O número de candidaturas à Câmara dos Deputados caiu 28% nas eleições gerais de 2026. Dados do Tribunal Superior Eleitoral disponíveis em 21 de agosto registram 7.627 pedidos de registro para deputado federal, contra cerca de 10,6 mil na eleição de 2022. A retração atravessa todo o pleito: somando Presidência, governos estaduais, Senado, Câmara dos Deputados, assembleias legislativas e Câmara Legislativa do Distrito Federal, são 20.506 pedidos, cerca de 8,7 mil a menos que há quatro anos.
Os números ainda são provisórios. O prazo de registro terminou, mas parte das solicitações continua em análise na Justiça Eleitoral, e candidaturas podem mudar por decisão judicial, substituição ou desistência. Pedido apresentado também não significa candidatura apta: cada registro passa por deferimento, indeferimento ou recurso.

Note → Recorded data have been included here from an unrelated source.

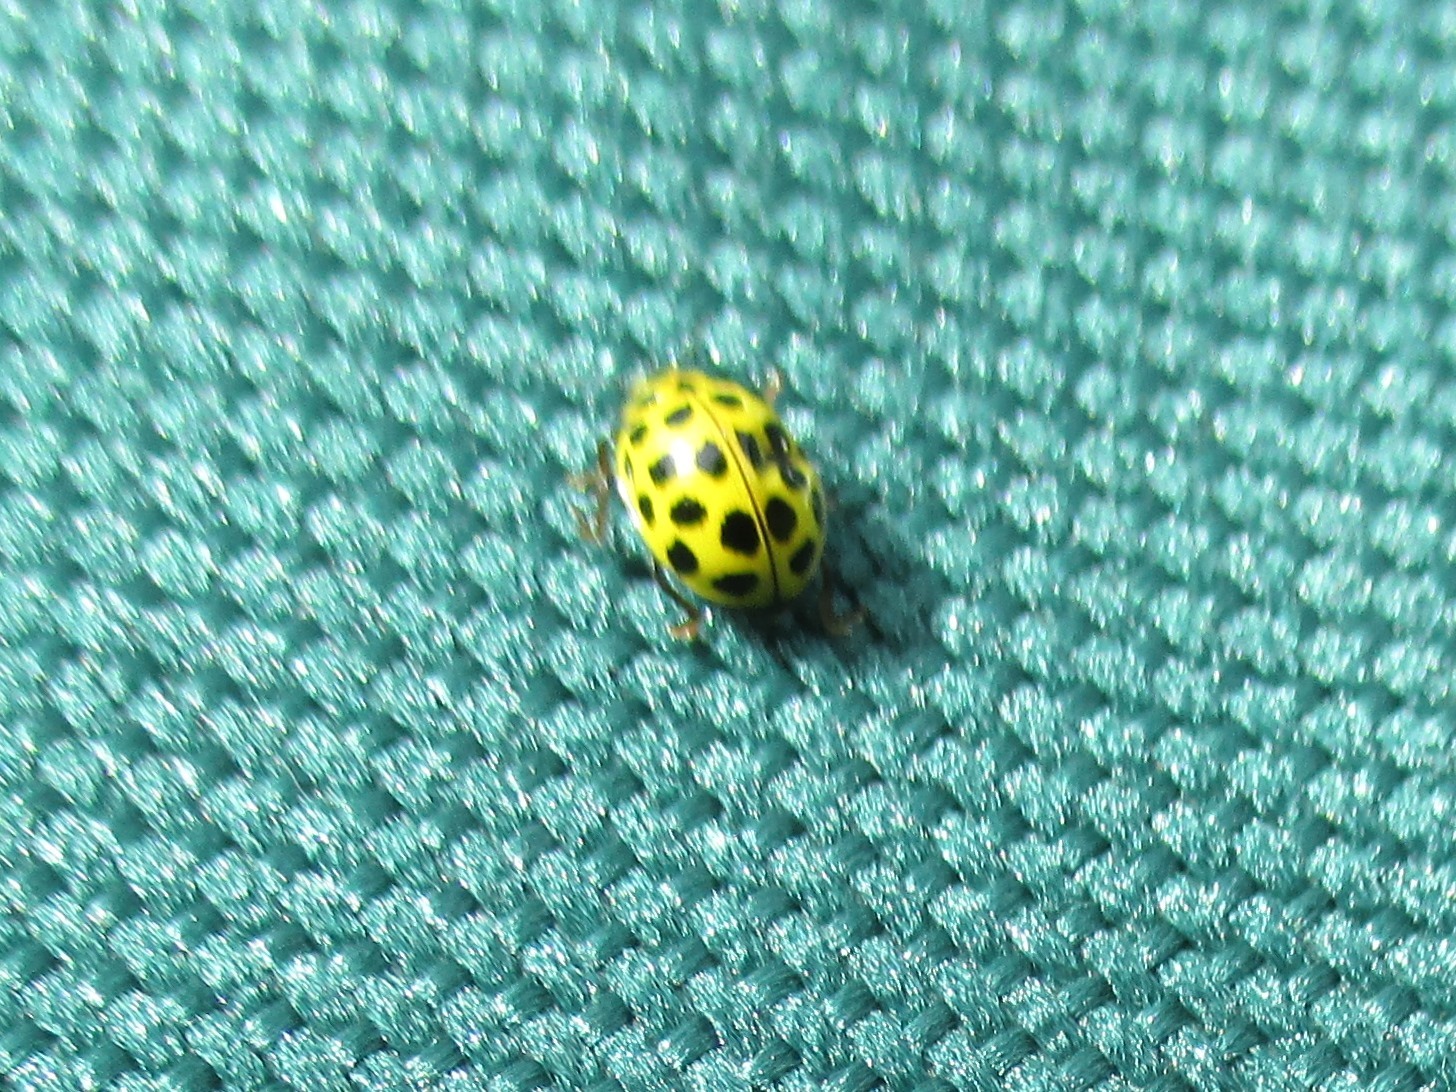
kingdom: Animalia
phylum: Arthropoda
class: Insecta
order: Coleoptera
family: Coccinellidae
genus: Psyllobora
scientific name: Psyllobora vigintiduopunctata
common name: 22-spot ladybird
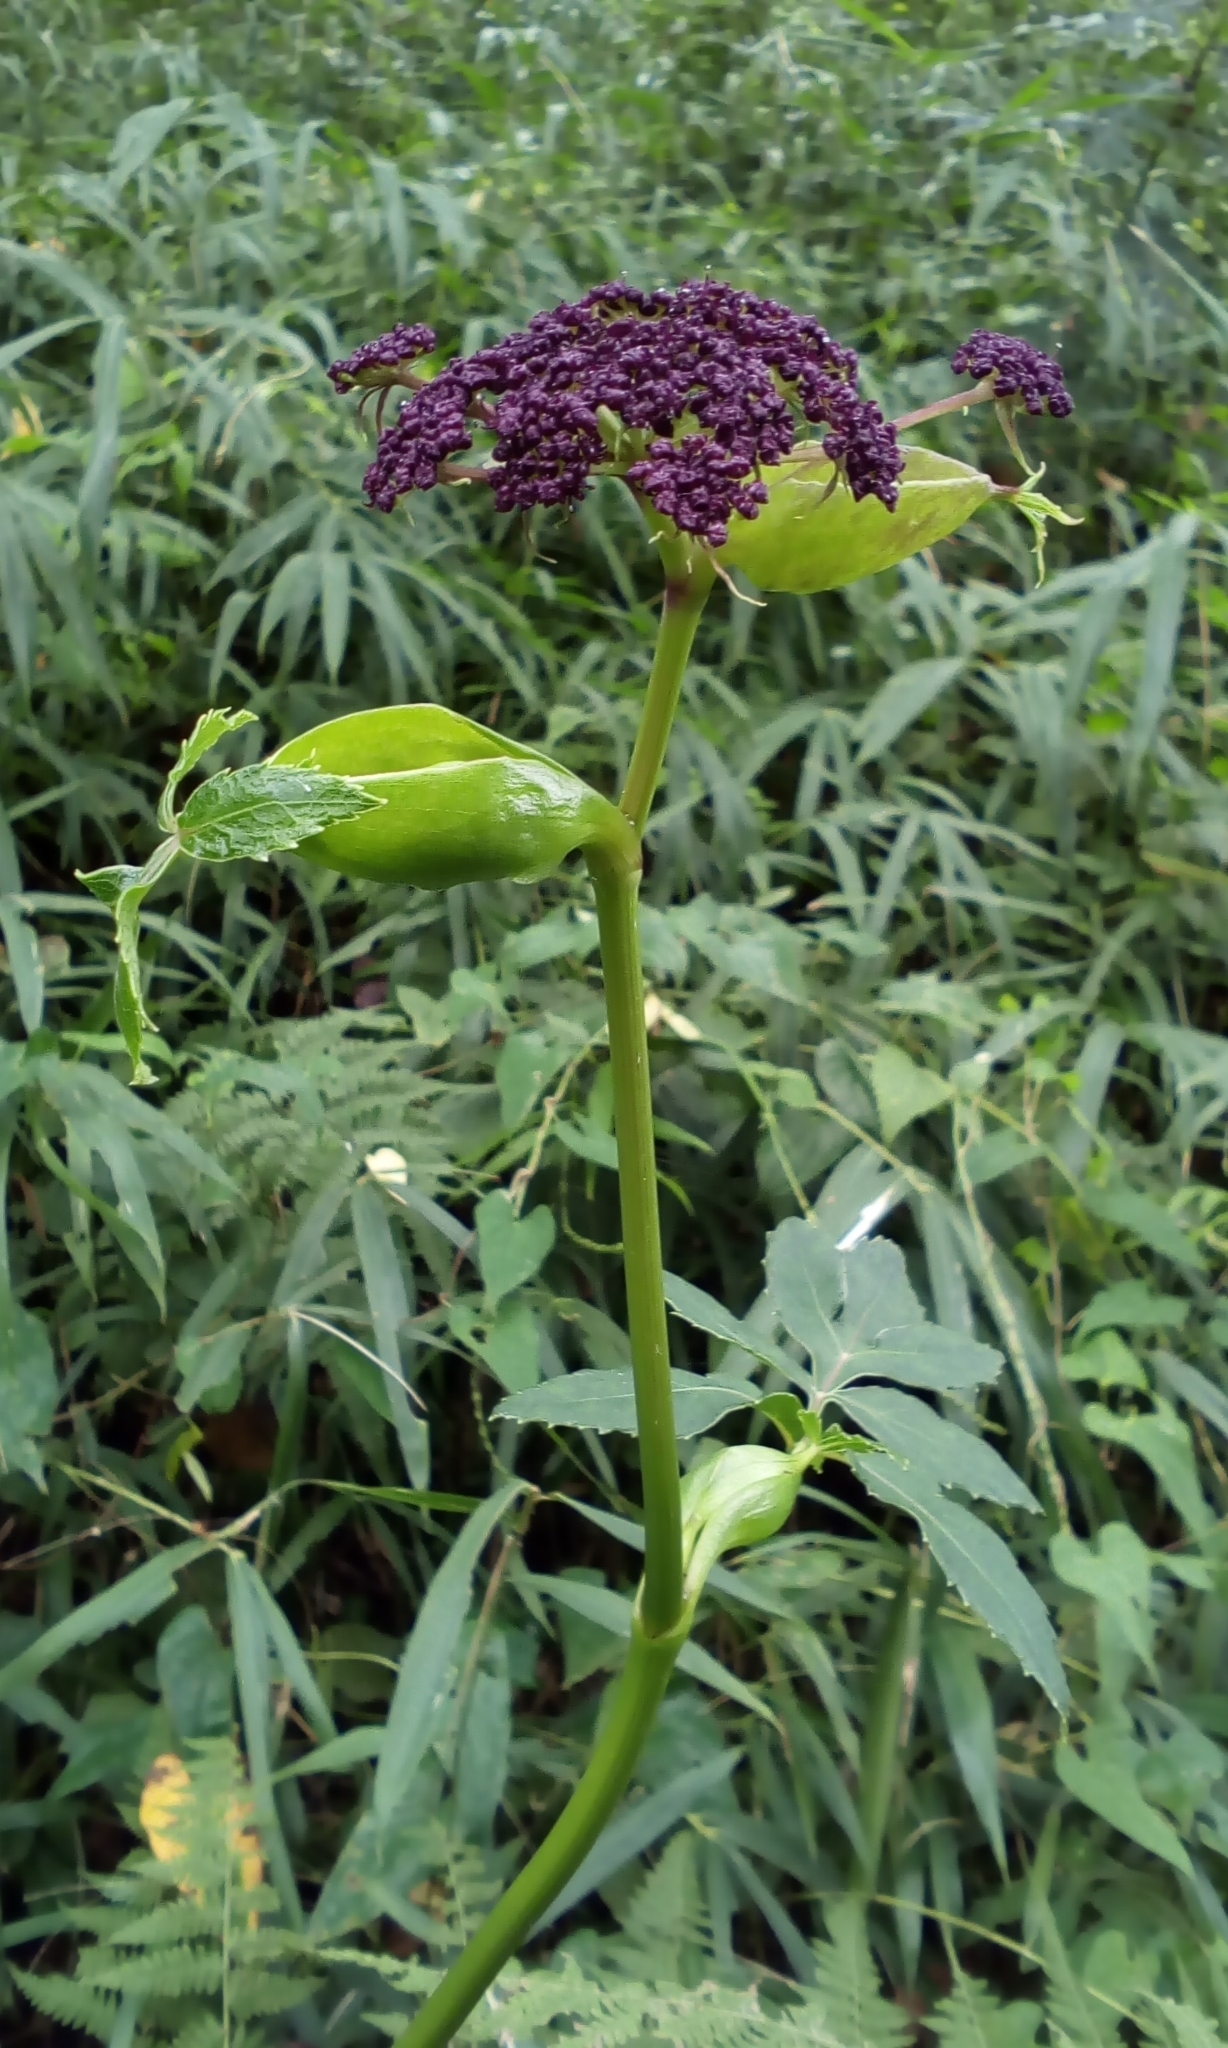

A cobertura de centro relatou que a queda é atribuída às minirreformas eleitorais recentes, que endureceram os critérios para criar partidos e condicionaram o acesso ao fundo partidário e à propaganda gratuita de rádio e televisão a um desempenho mínimo nas urnas. Cientista política da Universidade Federal do Rio de Janeiro ouvida nessa cobertura, Mayra Goulart afirma que a cláusula de barreira mudou o cálculo interno das legendas: a candidatura de baixa competitividade deixou de ser inofensiva e passou a ser danosa, o que leva o partido a selecionar mais e a preferir quem já tem mandato e capacidade de destinar emendas parlamentares a municípios. Quase 80% dos deputados federais buscam reeleição em 2026. Essa mesma cobertura registra que o número de partidos na disputa caiu de 32 para 28, resultado da fusão entre PTB e Patriota, que originou o PRD, da incorporação do PROS pelo Solidariedade e da do PSC pelo Podemos, e que a participação feminina subiu proporcionalmente de cerca de 35% para 36,6%, com 2.788 candidatas e 4.840 candidatos.
Veículos de direita enfatizaram o retrato quantitativo da disputa, sem entrar no mérito das reformas. Destacaram a média de 14,87 candidatos por cadeira na Câmara dos Deputados, os 17,5 concorrentes por vaga na Câmara Legislativa do Distrito Federal, os 11.090 registros para as assembleias legislativas, os 314 pedidos para 54 vagas do Senado, em renovação de dois terços das 81 cadeiras, os 195 registros para governos estaduais e as 13 candidaturas à Presidência da República. Nessa leitura ganha relevo o ranking partidário, com PL à frente, 534 pedidos, seguido por Novo, 505, PDT, 470, e Republicanos, 464, acompanhado da ressalva de que esses números são pedidos e não candidatos confirmados.
Até o momento, veículos de esquerda não publicaram cobertura própria do levantamento. O ângulo que esse campo costuma priorizar aparece de forma indireta nos dados já divulgados: o encolhimento da chapa tende a favorecer quem já está no mandato, as mulheres seguem minoria absoluta entre os candidatos e a Federação Brasil da Esperança, formada por PT, PC do B e PV, caiu de 533 para 486 nomes, retração de 8,8%, menor que a média geral, ainda que tenha perdido posição no ranking porque outras legendas cresceram.
Os dois lados que cobriram convergem nos números centrais e no alerta de que os dados podem mudar. Divergem no enquadramento: a cobertura de centro liga a queda às regras eleitorais e à concentração da disputa em nomes estabelecidos, enquanto a cobertura à direita trata o mesmo movimento como fotografia da proporção entre candidatos e vagas, com atenção ao desempenho das siglas. Chama atenção nos dois recortes o salto do Novo, de 221 para 505 candidaturas, alta de cerca de 128%, atribuída pela especialista à necessidade de dispersar votos nominais por muitos estados para alcançar 2,5% dos votos válidos nacionais com pelo menos 1,5% em um terço das unidades da federação, exigência da cláusula de barreira. No extremo oposto, o Agir passou de 373 para 103 candidaturas, queda de 72%.
O que ainda não se sabe é quanto desse quadro vai sobreviver à análise da Justiça Eleitoral: não há informação sobre quantos registros foram deferidos ou indeferidos, nem sobre quantas substituições ocorrerão até a votação. Também não há manifestação dos partidos afetados nem do Tribunal Superior Eleitoral sobre o efeito das reformas, e nenhuma das coberturas mede se a chapa menor vai de fato reduzir a renovação da Câmara dos Deputados.